Spatially resolved breakdown in reentrant quantum Hall states

TL;DR

This study uses spatially-resolved measurements to reveal that breakdown in reentrant quantum Hall states propagates chirally from contacts, with the direction depending on the electron or hole nature of the state, shedding light on their microscopic behavior.

Contribution

It provides the first spatially-resolved visualization of the breakdown process in RIQH states, linking the phase boundary propagation to the electron or hole character of the state.

Findings

Breakdown propagates chirally from contacts.

Propagation direction depends on electron/hole character.
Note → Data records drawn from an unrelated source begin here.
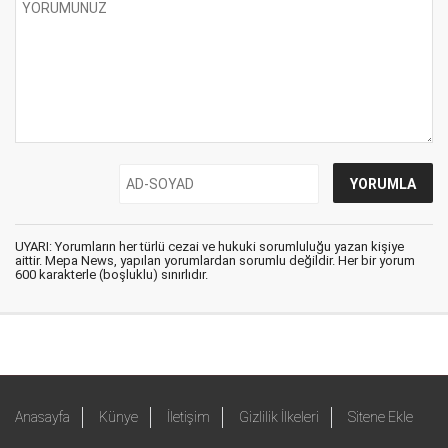
UYARI: Yorumların her türlü cezai ve hukuki sorumluluğu yazan kişiye
aittir. Mepa News, yapılan yorumlardan sorumlu değildir. Her bir yorum
600 karakterle (boşluklu) sınırlıdır.
Anasayfa
Künye
İletişim
Gizlilik İlkeleri
Sitene Ekle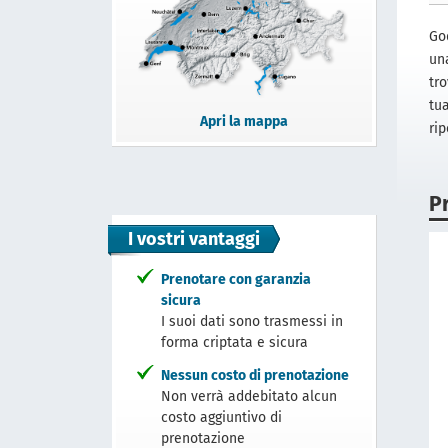
God
un
tro
tu
Apri la mappa
ri
P
I vostri vantaggi
Prenotare con garanzia
sicura
I suoi dati sono trasmessi in
forma criptata e sicura
Nessun costo di prenotazione
Non verrà addebitato alcun
costo aggiuntivo di
prenotazione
Breakdown involves a phase boundary between broken and unbroken regions.

Abstract

Reentrant integer quantum Hall (RIQH) states are believed to be correlated electron solid phases, though their microscopic description remains unclear. As bias current increases, longitudinal and Hall resistivities measured for these states exhibit multiple sharp breakdown transitions, a signature unique to RIQH states. We present spatially-resolved measurements of RIQH breakdown that indicate these breakdown signatures can be ascribed to a phase boundary between broken-down and unbroken regions, spreading chirally from source and drain contacts as a function of bias current and passing voltage probes one by one. The chiral sense of the spreading is not set by the chirality of the edge state itself, instead depending on electron- or hole-like character of the RIQH state.